'''

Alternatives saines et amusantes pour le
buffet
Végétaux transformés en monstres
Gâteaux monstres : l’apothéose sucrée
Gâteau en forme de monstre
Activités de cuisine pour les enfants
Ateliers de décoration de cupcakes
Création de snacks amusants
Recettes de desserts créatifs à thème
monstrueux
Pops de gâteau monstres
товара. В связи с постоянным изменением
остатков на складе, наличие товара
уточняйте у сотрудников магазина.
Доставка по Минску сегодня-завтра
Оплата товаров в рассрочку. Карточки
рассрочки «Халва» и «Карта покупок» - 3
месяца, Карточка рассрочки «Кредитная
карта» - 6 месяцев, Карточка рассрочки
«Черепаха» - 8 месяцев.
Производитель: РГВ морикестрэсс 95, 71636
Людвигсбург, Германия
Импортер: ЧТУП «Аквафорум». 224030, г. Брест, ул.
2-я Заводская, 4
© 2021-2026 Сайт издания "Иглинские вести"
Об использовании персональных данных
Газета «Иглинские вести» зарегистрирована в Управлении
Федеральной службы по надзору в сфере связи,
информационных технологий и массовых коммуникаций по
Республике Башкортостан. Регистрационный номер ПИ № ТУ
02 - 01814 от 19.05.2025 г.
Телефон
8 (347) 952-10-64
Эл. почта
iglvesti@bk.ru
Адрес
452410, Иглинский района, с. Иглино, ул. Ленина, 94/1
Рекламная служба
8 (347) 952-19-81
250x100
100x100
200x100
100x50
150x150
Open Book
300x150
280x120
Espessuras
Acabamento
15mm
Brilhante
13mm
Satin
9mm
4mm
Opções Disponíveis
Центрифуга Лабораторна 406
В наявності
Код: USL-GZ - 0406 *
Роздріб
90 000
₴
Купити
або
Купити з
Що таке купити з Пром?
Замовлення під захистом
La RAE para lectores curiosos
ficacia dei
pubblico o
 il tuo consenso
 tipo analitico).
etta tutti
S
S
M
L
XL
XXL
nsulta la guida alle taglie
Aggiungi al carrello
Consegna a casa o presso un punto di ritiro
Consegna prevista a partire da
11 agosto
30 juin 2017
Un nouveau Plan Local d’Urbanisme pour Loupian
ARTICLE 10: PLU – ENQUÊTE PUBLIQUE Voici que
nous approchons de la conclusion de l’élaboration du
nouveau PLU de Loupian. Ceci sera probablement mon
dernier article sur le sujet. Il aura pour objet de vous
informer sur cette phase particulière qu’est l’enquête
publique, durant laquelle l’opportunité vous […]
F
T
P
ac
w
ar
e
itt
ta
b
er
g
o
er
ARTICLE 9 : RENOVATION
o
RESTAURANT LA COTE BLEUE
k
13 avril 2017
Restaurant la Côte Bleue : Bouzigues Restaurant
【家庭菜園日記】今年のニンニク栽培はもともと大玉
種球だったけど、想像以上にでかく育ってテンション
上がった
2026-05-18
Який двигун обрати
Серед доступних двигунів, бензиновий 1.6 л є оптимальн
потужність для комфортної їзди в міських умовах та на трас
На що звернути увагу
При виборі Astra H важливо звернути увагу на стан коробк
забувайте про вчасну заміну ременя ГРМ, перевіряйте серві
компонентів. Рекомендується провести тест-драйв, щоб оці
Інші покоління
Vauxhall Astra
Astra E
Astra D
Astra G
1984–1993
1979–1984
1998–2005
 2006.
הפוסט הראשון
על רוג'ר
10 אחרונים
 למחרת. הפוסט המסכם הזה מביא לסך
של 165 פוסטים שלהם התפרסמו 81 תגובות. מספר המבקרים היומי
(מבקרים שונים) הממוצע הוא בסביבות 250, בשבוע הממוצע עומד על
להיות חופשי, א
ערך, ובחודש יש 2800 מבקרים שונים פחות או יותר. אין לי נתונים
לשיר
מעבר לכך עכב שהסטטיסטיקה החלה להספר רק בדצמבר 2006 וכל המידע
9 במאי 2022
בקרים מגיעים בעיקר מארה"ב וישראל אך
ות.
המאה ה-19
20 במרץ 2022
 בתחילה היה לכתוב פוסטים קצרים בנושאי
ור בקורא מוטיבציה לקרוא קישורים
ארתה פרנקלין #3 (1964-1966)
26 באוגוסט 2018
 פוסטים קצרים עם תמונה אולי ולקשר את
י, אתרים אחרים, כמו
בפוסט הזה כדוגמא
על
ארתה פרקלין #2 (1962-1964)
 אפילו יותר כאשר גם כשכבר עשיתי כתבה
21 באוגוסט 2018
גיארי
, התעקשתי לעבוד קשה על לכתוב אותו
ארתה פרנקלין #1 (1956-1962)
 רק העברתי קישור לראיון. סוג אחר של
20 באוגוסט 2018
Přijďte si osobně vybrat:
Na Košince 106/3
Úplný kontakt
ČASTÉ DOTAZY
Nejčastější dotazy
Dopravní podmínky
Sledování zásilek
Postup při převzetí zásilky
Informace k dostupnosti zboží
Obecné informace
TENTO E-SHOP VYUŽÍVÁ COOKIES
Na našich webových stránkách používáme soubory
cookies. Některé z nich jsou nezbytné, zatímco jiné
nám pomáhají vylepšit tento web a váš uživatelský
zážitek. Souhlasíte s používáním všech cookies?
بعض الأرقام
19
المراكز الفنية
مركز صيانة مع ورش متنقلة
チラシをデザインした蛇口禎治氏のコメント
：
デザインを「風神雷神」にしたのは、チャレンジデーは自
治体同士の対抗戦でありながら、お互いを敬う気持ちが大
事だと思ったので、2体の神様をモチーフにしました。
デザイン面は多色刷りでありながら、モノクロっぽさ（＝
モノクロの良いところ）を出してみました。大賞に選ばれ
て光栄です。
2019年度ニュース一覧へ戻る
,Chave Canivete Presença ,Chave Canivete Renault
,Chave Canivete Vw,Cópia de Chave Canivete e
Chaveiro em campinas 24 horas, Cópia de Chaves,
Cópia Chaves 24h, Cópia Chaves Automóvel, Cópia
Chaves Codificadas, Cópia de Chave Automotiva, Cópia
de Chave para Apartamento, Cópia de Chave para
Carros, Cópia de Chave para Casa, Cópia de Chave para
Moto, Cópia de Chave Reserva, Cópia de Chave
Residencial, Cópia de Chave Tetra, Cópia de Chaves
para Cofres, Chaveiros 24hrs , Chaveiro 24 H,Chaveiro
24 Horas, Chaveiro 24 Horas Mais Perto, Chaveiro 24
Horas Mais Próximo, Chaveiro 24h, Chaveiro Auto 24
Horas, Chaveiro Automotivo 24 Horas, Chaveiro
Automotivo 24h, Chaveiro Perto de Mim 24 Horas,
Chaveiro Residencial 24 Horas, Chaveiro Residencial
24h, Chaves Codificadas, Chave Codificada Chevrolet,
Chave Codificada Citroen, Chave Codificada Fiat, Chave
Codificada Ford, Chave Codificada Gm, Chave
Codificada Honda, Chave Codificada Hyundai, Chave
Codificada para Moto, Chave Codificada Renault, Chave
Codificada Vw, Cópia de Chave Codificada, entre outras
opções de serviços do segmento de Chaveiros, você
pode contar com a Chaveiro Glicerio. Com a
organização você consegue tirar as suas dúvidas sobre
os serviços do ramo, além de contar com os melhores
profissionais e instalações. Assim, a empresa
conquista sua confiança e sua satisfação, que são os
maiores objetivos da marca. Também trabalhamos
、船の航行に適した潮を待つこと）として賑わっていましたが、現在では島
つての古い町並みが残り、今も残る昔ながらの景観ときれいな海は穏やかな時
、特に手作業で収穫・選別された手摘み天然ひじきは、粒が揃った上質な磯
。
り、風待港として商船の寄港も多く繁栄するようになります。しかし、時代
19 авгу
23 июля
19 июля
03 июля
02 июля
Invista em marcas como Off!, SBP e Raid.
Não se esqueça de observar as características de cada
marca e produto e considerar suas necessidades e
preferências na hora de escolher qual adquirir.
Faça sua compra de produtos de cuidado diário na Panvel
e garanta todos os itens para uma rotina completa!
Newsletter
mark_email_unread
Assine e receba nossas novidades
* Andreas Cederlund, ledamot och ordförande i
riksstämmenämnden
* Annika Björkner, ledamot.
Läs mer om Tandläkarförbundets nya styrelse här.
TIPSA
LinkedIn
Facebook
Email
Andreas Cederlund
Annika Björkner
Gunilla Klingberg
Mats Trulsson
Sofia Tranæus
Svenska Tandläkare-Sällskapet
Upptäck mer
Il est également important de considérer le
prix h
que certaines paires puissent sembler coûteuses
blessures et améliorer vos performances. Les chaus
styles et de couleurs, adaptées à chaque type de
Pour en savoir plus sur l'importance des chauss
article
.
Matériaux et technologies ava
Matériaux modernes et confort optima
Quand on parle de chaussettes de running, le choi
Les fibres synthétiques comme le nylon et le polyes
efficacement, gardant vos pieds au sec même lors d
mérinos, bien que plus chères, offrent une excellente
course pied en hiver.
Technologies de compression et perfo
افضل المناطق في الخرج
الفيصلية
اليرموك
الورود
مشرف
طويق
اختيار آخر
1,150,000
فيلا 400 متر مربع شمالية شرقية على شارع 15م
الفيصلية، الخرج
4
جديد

'''

- Directions for this task
Go through the data above and copy each line that holds the word "monstres".

- Solution for this problem
Végétaux transformés en monstres
Gâteaux monstres : l’apothéose sucrée
Pops de gâteau monstres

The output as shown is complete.